**Supplied material**
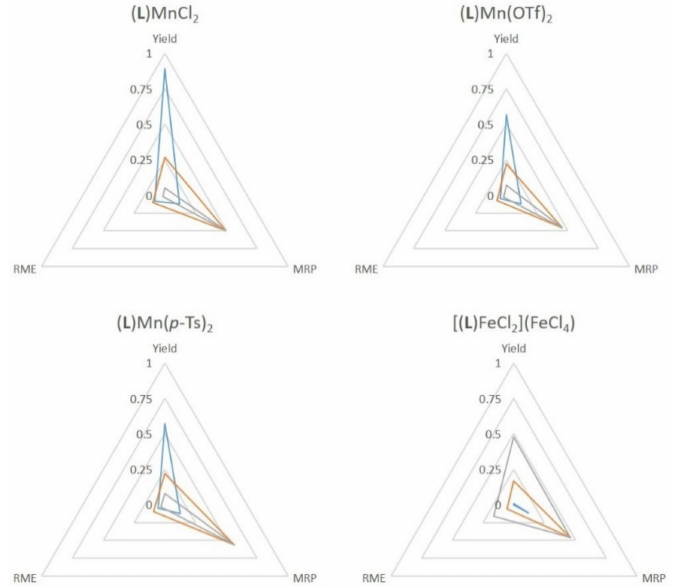
Figure 20. Comparison of green metrics for the epoxidation of cyclohexene (the yield considered the cyclohexene oxide only) (yield, RME and MRP) with the different catalysts and the different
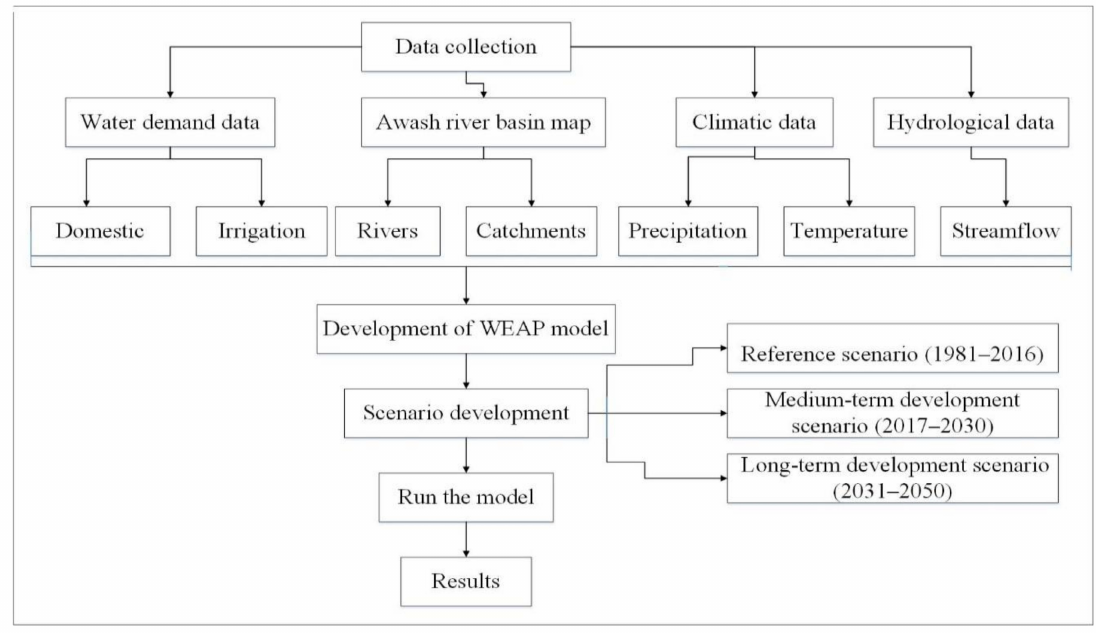
Figure 2. Methods of estimating water demands through the WEAP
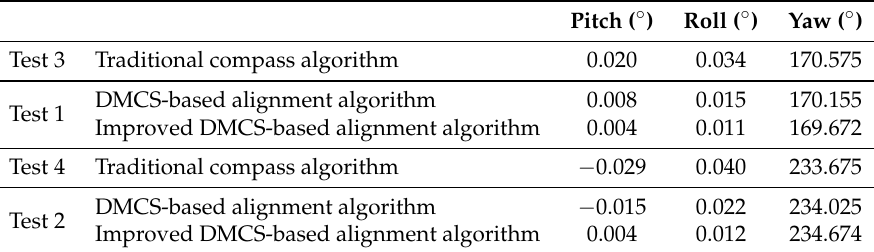
Table 3. Initial alignment results after 25 min.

**Your assignment**
While leaving pictures out, reproduce exactly the lines from the beginning of the listing above through the line containing "Figure 2. Methods", both ends included.

**Result for this exercise**
Figure 20. Comparison of green metrics for the epoxidation of cyclohexene (the yield considered the cyclohexene oxide only) (yield, RME and MRP) with the different catalysts and the different
Figure 2. Methods of estimating water demands through the WEAP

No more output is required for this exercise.